As pointed out *here*, average speed does not equal the magnitude of average velocity. But the instantaneous speed does equal the magnitude of instantaneous velocity. For example, the average velocity of one orbit is zero but the average speed is positive.

Consider a section of a curve as below:

The arc length of this section of the curve is Δs. The displacement is Δr. This with the horizontal and vertical differences Δx and Δy makes a triangle. The Pythagorean theorem gives the hypotenuse of the triangle:

(Δr)² = (Δx)² + (Δy)².

Clearly Δs is longer than Δr since the shortest path between two points is a straight line.

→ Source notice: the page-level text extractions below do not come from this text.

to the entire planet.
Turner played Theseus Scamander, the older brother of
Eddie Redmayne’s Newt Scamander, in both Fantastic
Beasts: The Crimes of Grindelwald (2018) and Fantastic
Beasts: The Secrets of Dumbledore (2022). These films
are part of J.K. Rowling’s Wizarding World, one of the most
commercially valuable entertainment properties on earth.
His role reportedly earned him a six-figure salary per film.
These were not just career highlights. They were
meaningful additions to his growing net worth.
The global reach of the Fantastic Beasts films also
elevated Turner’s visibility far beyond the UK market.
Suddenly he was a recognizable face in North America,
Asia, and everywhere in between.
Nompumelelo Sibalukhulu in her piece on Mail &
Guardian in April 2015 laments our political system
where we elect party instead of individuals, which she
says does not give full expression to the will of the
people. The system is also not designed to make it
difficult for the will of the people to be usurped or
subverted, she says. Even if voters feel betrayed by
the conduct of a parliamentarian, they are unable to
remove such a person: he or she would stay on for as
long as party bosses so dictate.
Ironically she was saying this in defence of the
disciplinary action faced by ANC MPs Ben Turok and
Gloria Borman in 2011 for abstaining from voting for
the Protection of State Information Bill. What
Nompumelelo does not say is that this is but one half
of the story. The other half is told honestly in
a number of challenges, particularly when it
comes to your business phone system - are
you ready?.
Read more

Now consider a differential version of this:

Then (dr)² = (dx)² + (dy)². But in this case ds is not shorter than dr since they are both differentials, that is, infinitesimals.

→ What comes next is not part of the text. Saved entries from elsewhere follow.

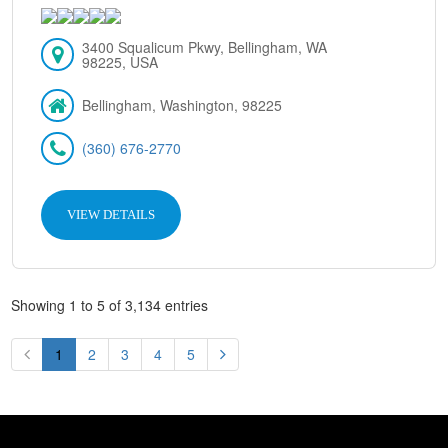
3400 Squalicum Pkwy, Bellingham, WA
98225, USA
Bellingham, Washington, 98225
(360) 676-2770
VIEW DETAILS
Showing 1 to 5 of 3,134 entries
1
2
3
4
5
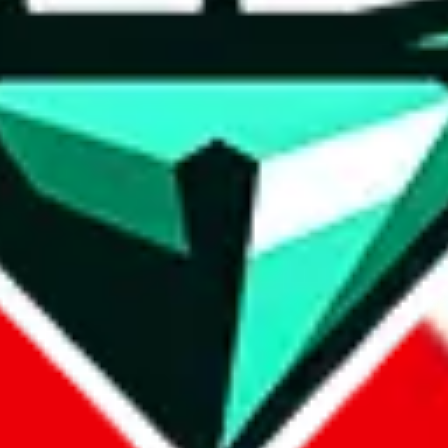
wse.
 search, which automatically handles de-duplication and also includes 
 Sheets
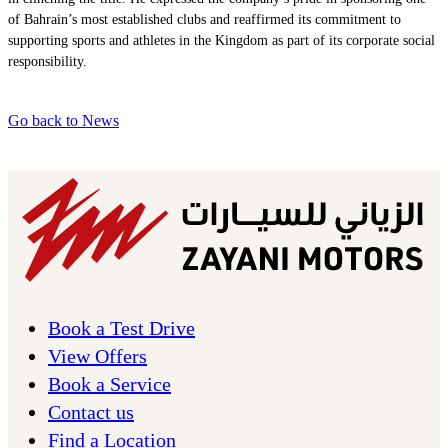
of Bahrain’s most established clubs and reaffirmed its commitment to
supporting sports and athletes in the Kingdom as part of its corporate social
responsibility.
Go back to News
Book a Test Drive
View Offers
Book a Service
Contact us
Find a Location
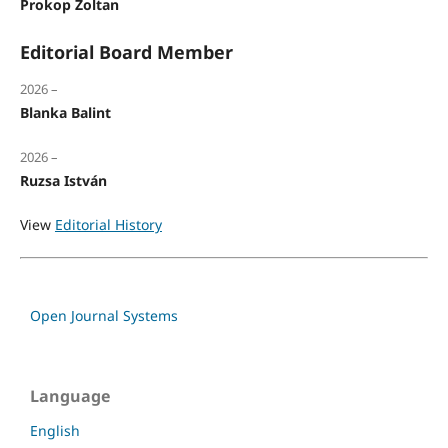
Prokop Zoltan
Editorial Board Member
2026 –
Blanka Balint
2026 –
Ruzsa István
View
Editorial History
Open Journal Systems
Language
English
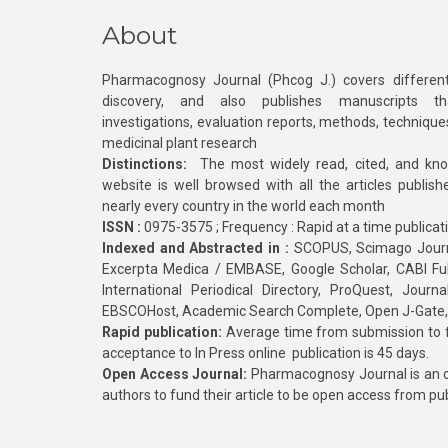
About
Pharmacognosy Journal (Phcog J.) covers different
discovery, and also publishes manuscripts th
investigations, evaluation reports, methods, technique
medicinal plant research
Distinctions:
The most widely read, cited, and kn
website is well browsed with all the articles publis
nearly every country in the world each month
ISSN :
0975-3575 ; Frequency : Rapid at a time publicat
Indexed and Abstracted in :
SCOPUS, Scimago Journa
Excerpta Medica / EMBASE, Google Scholar, CABI Full 
International Periodical Directory, ProQuest, Jou
EBSCOHost, Academic Search Complete, Open J-Gate
Rapid publication:
Average time from submission to fi
acceptance to In Press online publication is 45 days.
Open Access Journal:
Pharmacognosy Journal is an o
authors to fund their article to be open access from pu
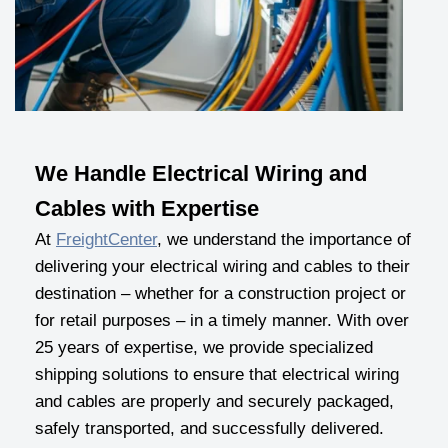
We Handle Electrical Wiring and
Cables with Expertise
At
FreightCenter
, we understand the importance of
delivering your electrical wiring and cables to their
destination – whether for a construction project or
for retail purposes – in a timely manner. With over
25 years of expertise, we provide specialized
shipping solutions to ensure that electrical wiring
and cables are properly and securely packaged,
safely transported, and successfully delivered.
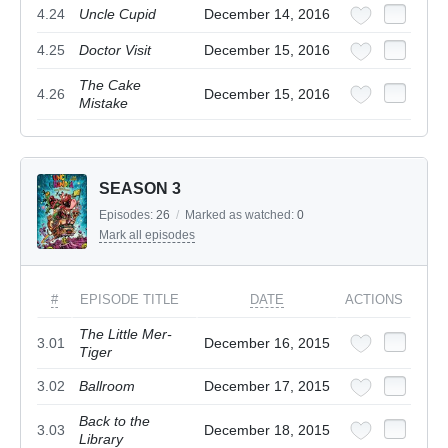
4.24
Uncle Cupid
December 14, 2016
4.25
Doctor Visit
December 15, 2016
The Cake
4.26
December 15, 2016
Mistake
SEASON 3
Episodes:
26
/
Marked as watched:
0
Mark all episodes
#
EPISODE TITLE
DATE
ACTIONS
The Little Mer-
3.01
December 16, 2015
Tiger
3.02
Ballroom
December 17, 2015
Back to the
3.03
December 18, 2015
Library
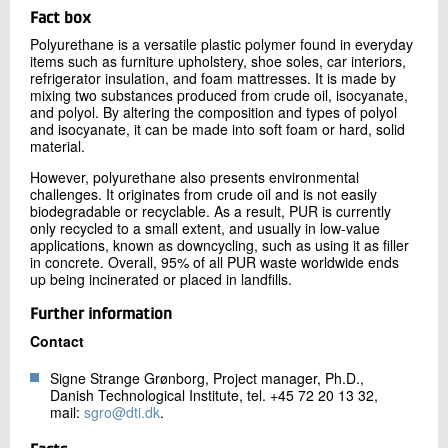
Fact box
Polyurethane is a versatile plastic polymer found in everyday
items such as furniture upholstery, shoe soles, car interiors,
refrigerator insulation, and foam mattresses. It is made by
mixing two substances produced from crude oil, isocyanate,
and polyol. By altering the composition and types of polyol
and isocyanate, it can be made into soft foam or hard, solid
material.
However, polyurethane also presents environmental
challenges. It originates from crude oil and is not easily
biodegradable or recyclable. As a result, PUR is currently
only recycled to a small extent, and usually in low-value
applications, known as downcycling, such as using it as filler
in concrete. Overall, 95% of all PUR waste worldwide ends
up being incinerated or placed in landfills.
Further information
Contact
Signe Strange Grønborg, Project manager, Ph.D.,
Danish Technological Institute, tel. +45 72 20 13 32,
mail:
sgro@dti.dk
.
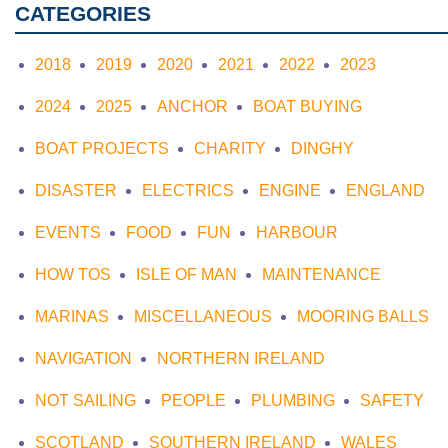
CATEGORIES
2018
2019
2020
2021
2022
2023
2024
2025
ANCHOR
BOAT BUYING
BOAT PROJECTS
CHARITY
DINGHY
DISASTER
ELECTRICS
ENGINE
ENGLAND
EVENTS
FOOD
FUN
HARBOUR
HOW TOS
ISLE OF MAN
MAINTENANCE
MARINAS
MISCELLANEOUS
MOORING BALLS
NAVIGATION
NORTHERN IRELAND
NOT SAILING
PEOPLE
PLUMBING
SAFETY
SCOTLAND
SOUTHERN IRELAND
WALES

So the differential ratios with denominator Δt as Δt → 0 equal dr/dt and ds/dt, which are equal. The instantaneous speed uses either the differential displacement or the differential arc length.

But determination of the arc length is much more difficult than determination of the hypotenuse. So the instantaneous speed, velocity, and acceleration are defined in terms of the hypotenuse, not the arc length. After all, arc length can be determined by integrating the differential hypotenuse.

So the displacement is used instead of the arc length.